→ **SET EXERCISE**: Please write out the material below exactly as given.

→ **DATASET EXTRACT**:
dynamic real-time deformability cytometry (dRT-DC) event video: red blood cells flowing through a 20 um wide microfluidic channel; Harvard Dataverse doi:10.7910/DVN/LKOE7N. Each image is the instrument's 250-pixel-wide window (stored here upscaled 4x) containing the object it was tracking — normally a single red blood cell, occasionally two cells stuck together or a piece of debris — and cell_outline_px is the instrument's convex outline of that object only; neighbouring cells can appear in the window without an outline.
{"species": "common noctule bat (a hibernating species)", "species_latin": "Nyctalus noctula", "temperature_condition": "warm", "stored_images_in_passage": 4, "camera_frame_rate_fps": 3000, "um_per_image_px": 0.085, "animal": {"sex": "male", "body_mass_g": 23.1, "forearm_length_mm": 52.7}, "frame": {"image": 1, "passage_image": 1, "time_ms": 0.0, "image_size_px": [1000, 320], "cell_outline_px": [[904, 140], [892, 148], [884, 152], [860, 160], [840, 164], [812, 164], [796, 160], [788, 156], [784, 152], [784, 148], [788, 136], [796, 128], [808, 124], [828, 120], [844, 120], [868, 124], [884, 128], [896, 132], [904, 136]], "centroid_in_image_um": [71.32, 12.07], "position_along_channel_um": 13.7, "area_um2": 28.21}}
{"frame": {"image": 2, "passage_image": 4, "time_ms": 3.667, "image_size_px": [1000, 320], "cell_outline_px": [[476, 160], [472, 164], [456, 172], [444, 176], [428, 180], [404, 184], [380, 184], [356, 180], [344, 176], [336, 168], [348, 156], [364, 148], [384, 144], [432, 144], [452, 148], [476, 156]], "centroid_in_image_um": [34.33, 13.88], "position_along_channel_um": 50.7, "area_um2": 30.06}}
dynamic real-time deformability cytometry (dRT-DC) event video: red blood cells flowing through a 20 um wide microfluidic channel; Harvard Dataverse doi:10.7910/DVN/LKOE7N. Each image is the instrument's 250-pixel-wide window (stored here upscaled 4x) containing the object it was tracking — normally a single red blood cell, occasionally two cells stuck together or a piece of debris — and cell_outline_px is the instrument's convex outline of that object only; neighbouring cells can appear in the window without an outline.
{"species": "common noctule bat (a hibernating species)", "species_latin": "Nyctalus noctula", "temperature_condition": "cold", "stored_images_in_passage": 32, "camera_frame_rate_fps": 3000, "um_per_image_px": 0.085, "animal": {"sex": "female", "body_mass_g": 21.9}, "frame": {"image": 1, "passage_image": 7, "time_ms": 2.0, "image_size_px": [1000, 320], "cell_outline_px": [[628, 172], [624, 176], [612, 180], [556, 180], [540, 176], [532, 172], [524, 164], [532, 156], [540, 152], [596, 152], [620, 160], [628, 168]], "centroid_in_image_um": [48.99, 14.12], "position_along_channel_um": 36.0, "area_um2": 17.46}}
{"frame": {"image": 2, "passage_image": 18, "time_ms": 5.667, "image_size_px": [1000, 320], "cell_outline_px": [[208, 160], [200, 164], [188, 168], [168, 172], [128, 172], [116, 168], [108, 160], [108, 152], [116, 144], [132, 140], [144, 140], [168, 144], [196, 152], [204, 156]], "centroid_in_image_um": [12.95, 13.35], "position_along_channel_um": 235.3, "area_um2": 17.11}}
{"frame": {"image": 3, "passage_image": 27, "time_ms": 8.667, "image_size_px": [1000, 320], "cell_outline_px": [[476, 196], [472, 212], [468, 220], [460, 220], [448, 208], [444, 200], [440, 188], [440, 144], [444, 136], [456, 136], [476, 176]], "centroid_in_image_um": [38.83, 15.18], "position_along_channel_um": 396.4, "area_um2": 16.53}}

→ **SOLUTION FOR THIS EXERCISE**:
dynamic real-time deformability cytometry (dRT-DC) event video: red blood cells flowing through a 20 um wide microfluidic channel; Harvard Dataverse doi:10.7910/DVN/LKOE7N. Each image is the instrument's 250-pixel-wide window (stored here upscaled 4x) containing the object it was tracking — normally a single red blood cell, occasionally two cells stuck together or a piece of debris — and cell_outline_px is the instrument's convex outline of that object only; neighbouring cells can appear in the window without an outline.
{"species": "common noctule bat (a hibernating species)", "species_latin": "Nyctalus noctula", "temperature_condition": "warm", "stored_images_in_passage": 4, "camera_frame_rate_fps": 3000, "um_per_image_px": 0.085, "animal": {"sex": "male", "body_mass_g": 23.1, "forearm_length_mm": 52.7}, "frame": {"image": 1, "passage_image": 1, "time_ms": 0.0, "image_size_px": [1000, 320], "cell_outline_px": [[904, 140], [892, 148], [884, 152], [860, 160], [840, 164], [812, 164], [796, 160], [788, 156], [784, 152], [784, 148], [788, 136], [796, 128], [808, 124], [828, 120], [844, 120], [868, 124], [884, 128], [896, 132], [904, 136]], "centroid_in_image_um": [71.32, 12.07], "position_along_channel_um": 13.7, "area_um2": 28.21}}
{"frame": {"image": 2, "passage_image": 4, "time_ms": 3.667, "image_size_px": [1000, 320], "cell_outline_px": [[476, 160], [472, 164], [456, 172], [444, 176], [428, 180], [404, 184], [380, 184], [356, 180], [344, 176], [336, 168], [348, 156], [364, 148], [384, 144], [432, 144], [452, 148], [476, 156]], "centroid_in_image_um": [34.33, 13.88], "position_along_channel_um": 50.7, "area_um2": 30.06}}
dynamic real-time deformability cytometry (dRT-DC) event video: red blood cells flowing through a 20 um wide microfluidic channel; Harvard Dataverse doi:10.7910/DVN/LKOE7N. Each image is the instrument's 250-pixel-wide window (stored here upscaled 4x) containing the object it was tracking — normally a single red blood cell, occasionally two cells stuck together or a piece of debris — and cell_outline_px is the instrument's convex outline of that object only; neighbouring cells can appear in the window without an outline.
{"species": "common noctule bat (a hibernating species)", "species_latin": "Nyctalus noctula", "temperature_condition": "cold", "stored_images_in_passage": 32, "camera_frame_rate_fps": 3000, "um_per_image_px": 0.085, "animal": {"sex": "female", "body_mass_g": 21.9}, "frame": {"image": 1, "passage_image": 7, "time_ms": 2.0, "image_size_px": [1000, 320], "cell_outline_px": [[628, 172], [624, 176], [612, 180], [556, 180], [540, 176], [532, 172], [524, 164], [532, 156], [540, 152], [596, 152], [620, 160], [628, 168]], "centroid_in_image_um": [48.99, 14.12], "position_along_channel_um": 36.0, "area_um2": 17.46}}
{"frame": {"image": 2, "passage_image": 18, "time_ms": 5.667, "image_size_px": [1000, 320], "cell_outline_px": [[208, 160], [200, 164], [188, 168], [168, 172], [128, 172], [116, 168], [108, 160], [108, 152], [116, 144], [132, 140], [144, 140], [168, 144], [196, 152], [204, 156]], "centroid_in_image_um": [12.95, 13.35], "position_along_channel_um": 235.3, "area_um2": 17.11}}
{"frame": {"image": 3, "passage_image": 27, "time_ms": 8.667, "image_size_px": [1000, 320], "cell_outline_px": [[476, 196], [472, 212], [468, 220], [460, 220], [448, 208], [444, 200], [440, 188], [440, 144], [444, 136], [456, 136], [476, 176]], "centroid_in_image_um": [38.83, 15.18], "position_along_channel_um": 396.4, "area_um2": 16.53}}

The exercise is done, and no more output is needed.